Introduction
Animals, including humans, are born with in-built instincts to perform adaptive behaviors. These instincts include many reflexes and relatively straightforward behaviors, such as food-seeking behavior. But, as animal behavior gets more complex, there are in-build instincts which are correspondingly more complex (e.g., food storing behaviors). Thus, personality in humans is considered, from an evolutionary perspective, not be qualitatively different in origin than the drive in dogs, for example, to bury their bones, or squirrels to store acorns. It's just that human personality is even more complex.
The evolutionary perspective of personality probably makes most sense when considered in conjunction with other perspectives. Evolutionary psychology can seen, for example, as a theoretical platform which underlies the human personality.
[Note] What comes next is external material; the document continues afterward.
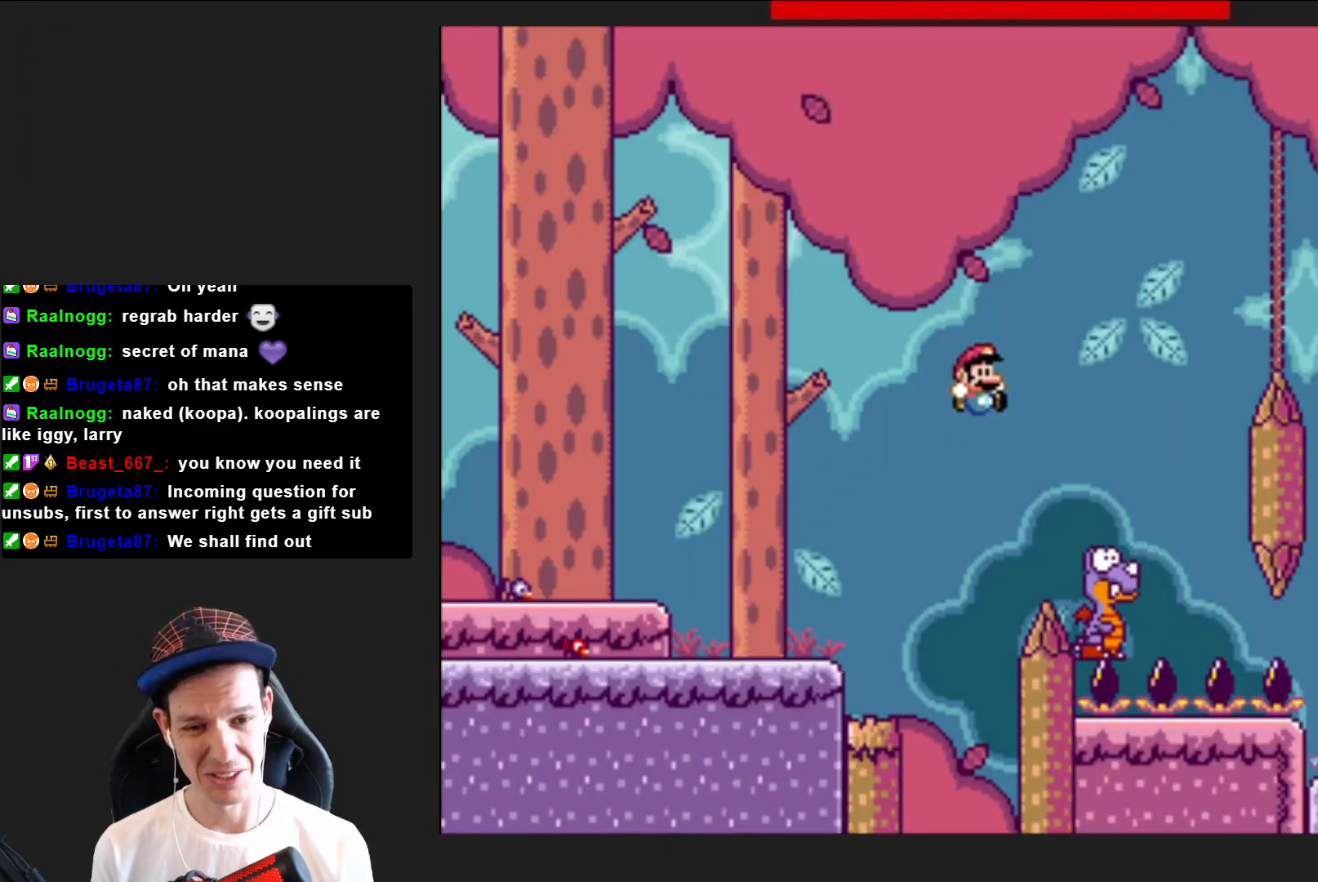
{"buttons": ["CROSS", "SQUARE", "DPAD_RIGHT"], "right_stick": "center", "events": [[167, "DPAD_RIGHT", "up"], [267, "DPAD_LEFT", "down"], [301, "DPAD_LEFT", "up"], [401, "DPAD_RIGHT", "down"]]}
At birth, everyone starts from scratch, with a unique genotype, some inbuilt instincts (including a temperament), and a pre-wired capacity to learn certain kinds of behaviors. Biological processes, psychodynamics proceses, behavioral processes, social shaping processes, etc. then unfold, interacting with the individual's genotype, to dynamically create the unique psychological characteristics of the individual. All the time, however, this shaping occurs within certain parameters layed down by the genotype, which itself is a synthesized expression of the knowledge of human evolution about what seems to be adaptive, stored and conveyed through genetic code.
The evolutionary perspective is closely related to all other perspectives of personality. Freud, for example, was ultimately famous for being the father of psychology, by revealing that human behavior was driven by unconscious, instinctual forces. Freud understood personality as arising from the way in which humans were able to resolve these instinctual impulses (such as for pleasure, sex, food, etc.) with societal constraints, and the long-term needs of the individual. Indeed, there is evidence that Freud was influenced by the writings of Darwin and that he greatly admired Darwin's work (Sulloway, 1979, cited in McAdams, 1994).
Skinner, the famous advocate for behavioral understandings of the human behavior, also understood their to be a role played by evolutionary forces, although he saw this as not being as important as environmental reinforcement:
"We can trace a small part of human behavior...to natural selection and the evolution of the species, but the greater part of human behavior must be traced to the contingencies of reinforcement, especially to the very complex social contingencies we call cultures. Only when we take those histories into account can we explain why people behave the way they do."
- Skinner, 1989, p. 18, cited in Feist & Feist (2002, p. 281)
Rather than see the various perspectives in opposition from one another, as Skinner seems to do here, I think it is more useful and productive to understand how they all work together in various ways to create the multi-faceted reality of human personality.
The evolutionary perspective, then, views personality as the product of a long history during which it was advantageous for humans to adopt particular characteristic ways of thinking and behaving. Evolutionary forces are most useful for understanding some of the broad trends in apparently instinctual drives. It is also seems that although we have been shaped as a species by the challenge of survival, understanding individual's personalities is often best approached from other perspectives, particularly because the evolutionary perspective currently seems to offer little in the way of practical intervention or assistance in dealing with personality problems.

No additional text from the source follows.